→ **Supplied records**

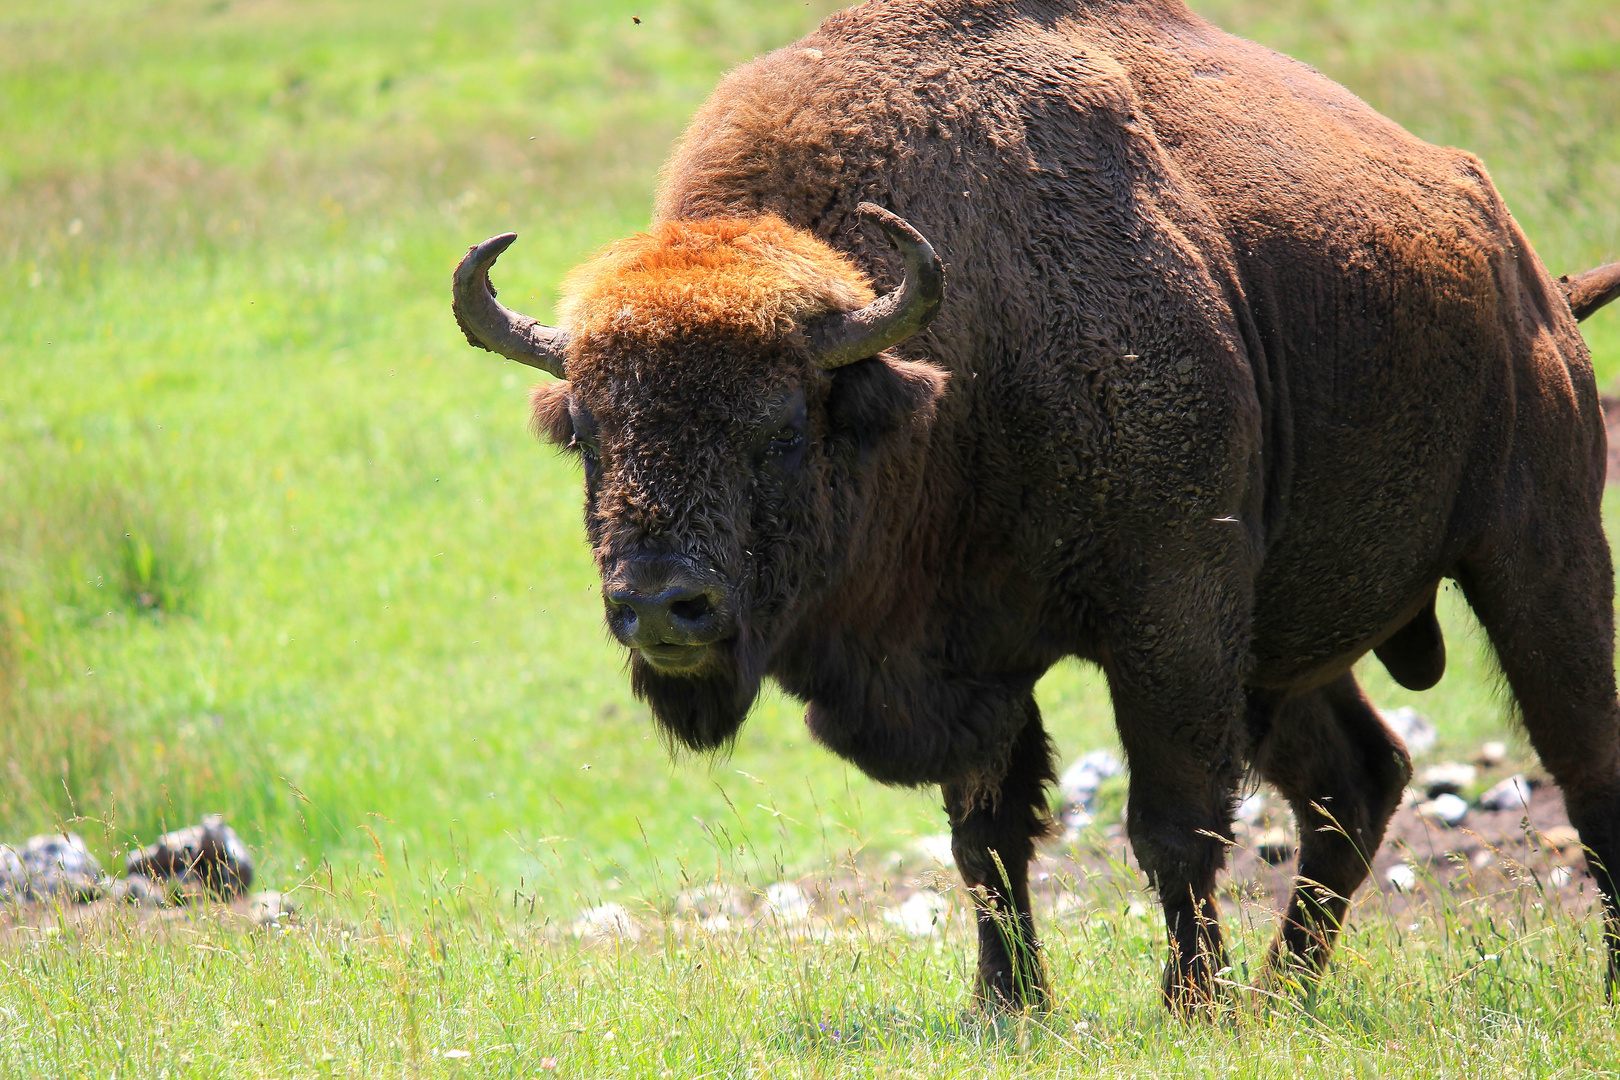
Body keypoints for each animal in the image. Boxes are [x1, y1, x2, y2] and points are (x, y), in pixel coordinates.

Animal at [450, 2, 1620, 1016]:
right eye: (590, 433)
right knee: (1360, 778)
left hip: (1537, 551)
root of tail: (1521, 265)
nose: (663, 607)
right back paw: (1282, 997)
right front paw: (1007, 1008)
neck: (942, 372)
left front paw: (1189, 1007)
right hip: (1289, 647)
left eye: (780, 427)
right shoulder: (976, 662)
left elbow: (1171, 827)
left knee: (1580, 763)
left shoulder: (1173, 615)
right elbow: (988, 842)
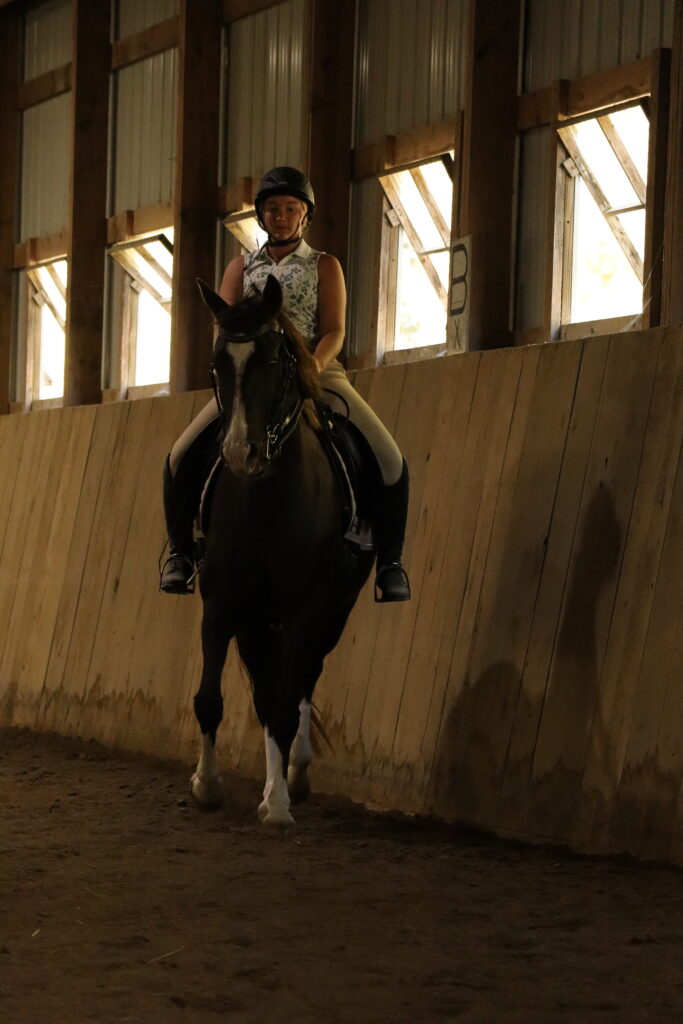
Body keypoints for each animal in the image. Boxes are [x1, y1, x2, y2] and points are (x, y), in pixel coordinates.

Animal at [190, 274, 375, 830]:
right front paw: (207, 786)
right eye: (217, 363)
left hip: (332, 615)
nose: (238, 454)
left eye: (274, 359)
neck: (266, 498)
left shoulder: (307, 610)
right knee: (268, 688)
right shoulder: (222, 602)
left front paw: (276, 805)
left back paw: (295, 774)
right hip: (256, 620)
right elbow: (211, 699)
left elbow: (284, 703)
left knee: (302, 684)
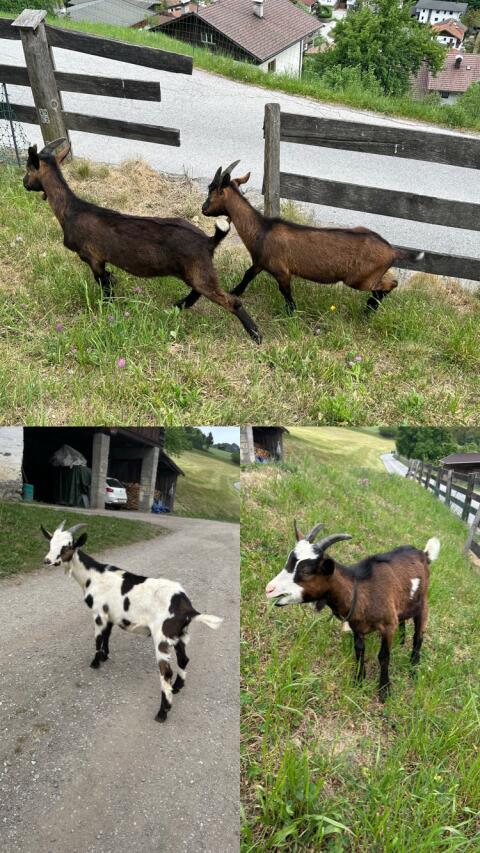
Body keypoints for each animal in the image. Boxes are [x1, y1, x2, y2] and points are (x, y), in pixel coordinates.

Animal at [23, 140, 261, 343]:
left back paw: (256, 335)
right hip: (197, 271)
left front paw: (108, 309)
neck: (71, 210)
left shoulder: (93, 257)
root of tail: (209, 241)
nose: (24, 183)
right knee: (198, 291)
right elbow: (109, 279)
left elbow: (104, 285)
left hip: (199, 271)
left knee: (231, 300)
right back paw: (179, 306)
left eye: (28, 168)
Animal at [41, 520, 223, 722]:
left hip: (162, 637)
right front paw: (104, 656)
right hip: (180, 635)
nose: (47, 560)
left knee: (166, 672)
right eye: (50, 542)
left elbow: (98, 638)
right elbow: (107, 635)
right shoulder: (111, 615)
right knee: (184, 659)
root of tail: (187, 607)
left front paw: (95, 662)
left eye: (67, 546)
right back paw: (177, 688)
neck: (92, 576)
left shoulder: (98, 614)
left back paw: (162, 712)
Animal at [185, 162, 424, 315]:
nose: (204, 209)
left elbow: (286, 292)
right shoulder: (261, 262)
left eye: (212, 190)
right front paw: (235, 292)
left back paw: (369, 310)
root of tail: (392, 250)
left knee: (390, 283)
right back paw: (370, 309)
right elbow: (247, 275)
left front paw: (292, 314)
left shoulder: (281, 270)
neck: (263, 229)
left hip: (360, 278)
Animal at [265, 520, 439, 700]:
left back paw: (413, 667)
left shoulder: (388, 625)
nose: (269, 589)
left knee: (418, 636)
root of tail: (424, 554)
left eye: (306, 571)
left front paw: (384, 690)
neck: (362, 591)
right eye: (289, 561)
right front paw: (359, 680)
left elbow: (384, 656)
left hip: (423, 604)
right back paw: (402, 640)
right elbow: (359, 650)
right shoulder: (358, 627)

→ **Exercise goal**
The whole listing must come back verbatim, with no pictures included.

→ **Task solution**
Body keypoints for each animal in the image. Boxes are [x1, y1, x2, y2] and points are (x, y), in pixel coordinates.

Animal at [450, 2, 1620, 1016]:
right eye: (590, 433)
right knee: (1360, 778)
left hip: (1537, 551)
root of tail: (1521, 265)
nose: (663, 607)
right back paw: (1282, 997)
right front paw: (1007, 1008)
neck: (942, 372)
left front paw: (1189, 1007)
right hip: (1289, 647)
left eye: (780, 427)
right shoulder: (976, 662)
left elbow: (1171, 827)
left knee: (1580, 763)
left shoulder: (1173, 615)
right elbow: (988, 842)
Body keypoints for each animal in the image. Boxes are [x1, y1, x2, y2] and points are (x, y), in pixel coordinates.

Animal at [190, 274, 375, 830]:
right front paw: (207, 786)
right eye: (217, 363)
left hip: (332, 615)
nose: (238, 454)
left eye: (274, 359)
neck: (266, 498)
left shoulder: (307, 610)
right knee: (268, 688)
right shoulder: (222, 602)
left front paw: (276, 805)
left back paw: (295, 774)
right hip: (256, 620)
right elbow: (211, 699)
left elbow: (284, 703)
left knee: (302, 684)
Body keypoints for each animal in the image. Boxes are [x1, y1, x2, y2] and points are (x, y), in pixel coordinates.

Animal at [23, 140, 261, 343]:
left back paw: (256, 335)
right hip: (197, 271)
left front paw: (108, 309)
neck: (71, 210)
left shoulder: (93, 257)
root of tail: (209, 241)
nose: (24, 183)
right knee: (198, 291)
right elbow: (109, 279)
left elbow: (104, 285)
left hip: (199, 271)
left knee: (231, 300)
right back paw: (179, 306)
left eye: (28, 168)
Animal at [41, 520, 223, 722]:
left hip: (162, 637)
right front paw: (104, 656)
right hip: (180, 635)
nose: (47, 560)
left knee: (166, 672)
right eye: (50, 542)
left elbow: (98, 638)
right elbow: (107, 635)
right shoulder: (111, 615)
right knee: (184, 659)
root of tail: (187, 607)
left front paw: (95, 662)
left eye: (67, 546)
right back paw: (177, 688)
neck: (92, 576)
left shoulder: (98, 614)
left back paw: (162, 712)
Animal at [185, 162, 424, 315]:
nose: (204, 209)
left elbow: (286, 292)
right shoulder: (261, 262)
left eye: (212, 190)
right front paw: (235, 292)
left back paw: (369, 310)
root of tail: (392, 250)
left knee: (390, 283)
right back paw: (370, 309)
right elbow: (247, 275)
left front paw: (292, 314)
left shoulder: (281, 270)
neck: (263, 229)
left hip: (360, 278)
Animal at [265, 520, 439, 700]:
left back paw: (413, 667)
left shoulder: (388, 625)
nose: (269, 589)
left knee: (418, 636)
root of tail: (424, 554)
left eye: (306, 571)
left front paw: (384, 690)
neck: (362, 591)
right eye: (289, 561)
right front paw: (359, 680)
left elbow: (384, 656)
left hip: (423, 604)
right back paw: (402, 640)
right elbow: (359, 650)
right shoulder: (358, 627)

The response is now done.